Design dial · Maintenance margin
Same scenario, one dial — who gets liquidated changes.
Three traders at different leverage, mark drops to 100. How many get liquidated depends entirely on the maintenance-margin-bps you ship with.
Maintenance margin
Traders
Switch the dial — the outcome updates live
Where the runs diverge
The two runs are byte-identical until the block-2 liquidation scan. That single scan is where the dial changes who gets flagged — everything before it is the same.

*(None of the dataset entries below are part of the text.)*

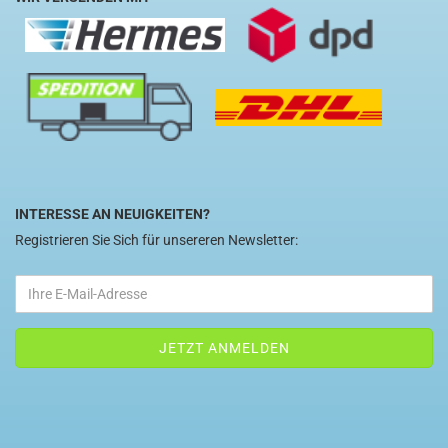
INTERESSE AN NEUIGKEITEN?
Registrieren Sie Sich für unsereren Newsletter: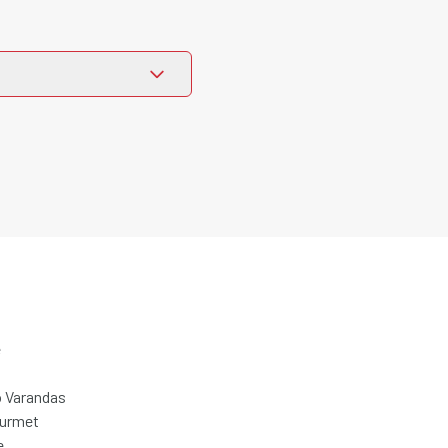
e
 Varandas
ourmet
e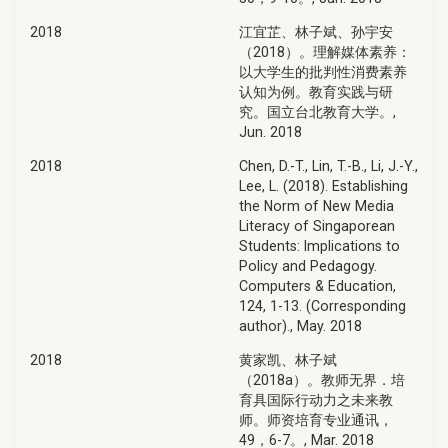
2018
江宜芷、林子斌、孙宇安
（2018）。理解媒体素养：
以大学生的批判性消费素养
认知为例。教育实践与研
究。国立台北教育大学。,
Jun. 2018
2018
Chen, D.-T., Lin, T.-B., Li, J.-Y.,
Lee, L. (2018). Establishing
the Norm of New Media
Literacy of Singaporean
Students: Implications to
Policy and Pedagogy.
Computers & Education,
124, 1-13. (Corresponding
author)., May. 2018
2018
黄家凯、林子斌
（2018a）。教师无界．培
育具国际行动力之未来教
师。师资培育专业通讯，
49，6-7。, Mar. 2018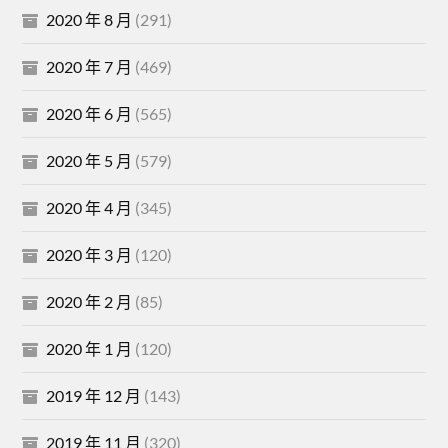
2020 年 8 月
(291)
2020 年 7 月
(469)
2020 年 6 月
(565)
2020 年 5 月
(579)
2020 年 4 月
(345)
2020 年 3 月
(120)
2020 年 2 月
(85)
2020 年 1 月
(120)
2019 年 12 月
(143)
2019 年 11 月
(320)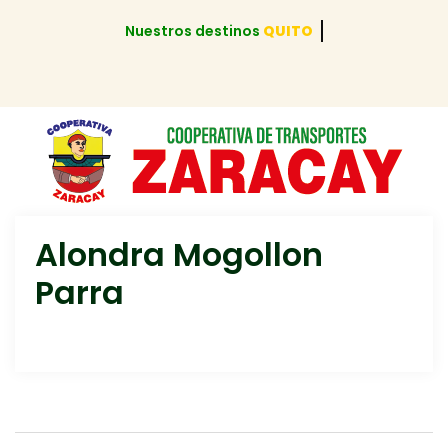
Nuestros destinos
QUITO
Alondra Mogollon
Parra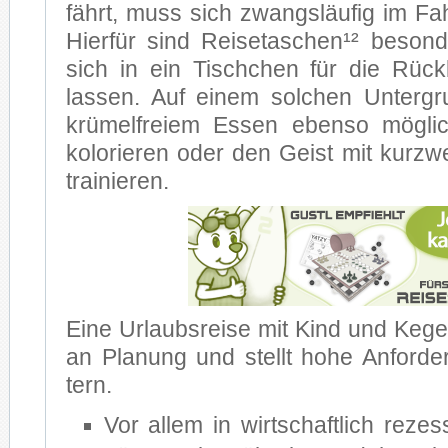
fährt, muss sich zwangs­läu­fig im Fahr
Hier­für sind Rei­se­ta­schen¹² be­son­d
sich in ein Tisch­chen für die Rück
las­sen. Auf ei­nem sol­chen Un­ter­g
krü­mel­frei­em Es­sen eben­so mög­li
ko­lo­rie­ren oder den Geist mit kurz­we
trai­nie­ren.
Eine Ur­laubs­rei­se mit Kind und Ke­gel e
an Pla­nung und stellt hohe An­for­de
tern.
Vor al­lem in wirt­schaft­lich re­zes­s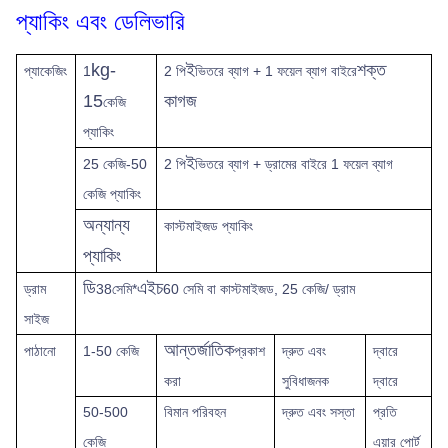
প্যাকিং এবং ডেলিভারি
kg-
ই
শক্ত
প্যাকেজিং
1
2 পি
ভিতরে ব্যাগ + 1 ফয়েল ব্যাগ বাইরে
15
কাগজ
কেজি
প্যাকিং
ই
25 কেজি-50
2 পি
ভিতরে ব্যাগ + ড্রামের বাইরে 1 ফয়েল ব্যাগ
কেজি প্যাকিং
অন্যান্য
কাস্টমাইজড প্যাকিং
প্যাকিং
ডি
এইচ
ড্রাম
38সেমি*
60 সেমি বা কাস্টমাইজড, 25 কেজি/ ড্রাম
সাইজ
আন্তর্জাতিক
পাঠানো
1-50 কেজি
প্রকাশ
দ্রুত
এবং
দ্বারে
করা
সুবিধাজনক
দ্বারে
50-500
বিমান পরিবহন
দ্রুত এবং সস্তা
প্রতি
কেজি
এয়ার পোর্ট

| Setting | 200 bps | 500 bps | 1000 bps |
|---|---|---|---|
| Flagged at block 2 | 1 · acct 30 | 2 · acct 20, 30 | 2 · acct 20, 30 |
| Account 20 (the swing) | +5 long · coll 60 | flat · coll 3 | flat · coll 3 |
Account 20’s margin sits between the 200 and 500 bps thresholds: healthy under the loose dial, breached under the tight one. Account 30 is always underwater; account 10 never is. So account 20 is the only one the dial can move — which is exactly why the outcome flips 1 → 2 and then stops.
What the dial buys you
Going from 200→500 bps flips a second account (20) into liquidation. Tightening further to 1000 bps changes nothing — account 10 is too over-collateralized to ever breach. The dial has a floor (account 30 is unavoidable) and a ceiling set by who is genuinely solvent.